Last week a friend offered to get some figs for me and this is what he gave me. It may not look like much, especially to people who live in California and see tons of figs pass through the farmers' markets, but figs are a rare treat in Washington and I've come to love them for this.
For years, I'd put in my fig pleas to Wade Bennett of Rockridge Orchards. His farm is in Enumclaw (south of Seattle) and his fig crop was sold every year to chefs. His treasures never made it to farmers' markets,but I often hear about them because I talk to Wade at the University District market. One year when he finally had enough to sell me $40 worth, my father suddenly passed away and I was out of town when the figs were ready. The next winter we had crazy weather--a snow, that lasted for a week, then melt off, a freeze and another snow--and when I next saw Wade, he said he lost most of his well-established fig trees. The ice got into cracks in the trees and split them. What a sad lost harvest.

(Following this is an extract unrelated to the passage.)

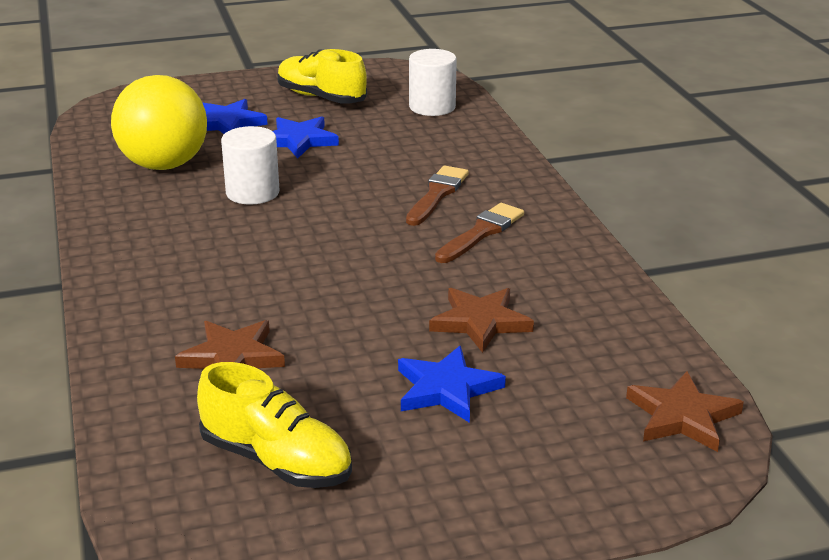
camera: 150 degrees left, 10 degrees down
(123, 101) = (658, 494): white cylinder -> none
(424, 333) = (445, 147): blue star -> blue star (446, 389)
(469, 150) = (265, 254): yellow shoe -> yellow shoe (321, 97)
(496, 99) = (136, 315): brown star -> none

Last summer to revise the farm profiles in my cookbook, I traveled through Oregon and I found the best figs at the Eugene farmers' market from Grateful Harvest Farm (http://www.gratefulharvestfarm.com/) in Junction City. I have to admit figs were a big reason for including this farm in my revised cookbook--the sweet treasures attracted me to the farm booth and led to my talks with the farmer Charles Duryea. He says that one of the hardest things about organic farming is getting good fruit consistency year after year. His fig trees are under cover in a greenhouse, along with heirloom tomatoes that also need more warmth and sun. If I could think of a reason besides figs to drive to Eugene, I'd go get some of those sweet figs and savor them like a sunset. For those who live in the area--don't miss the sweet treasures from this farm!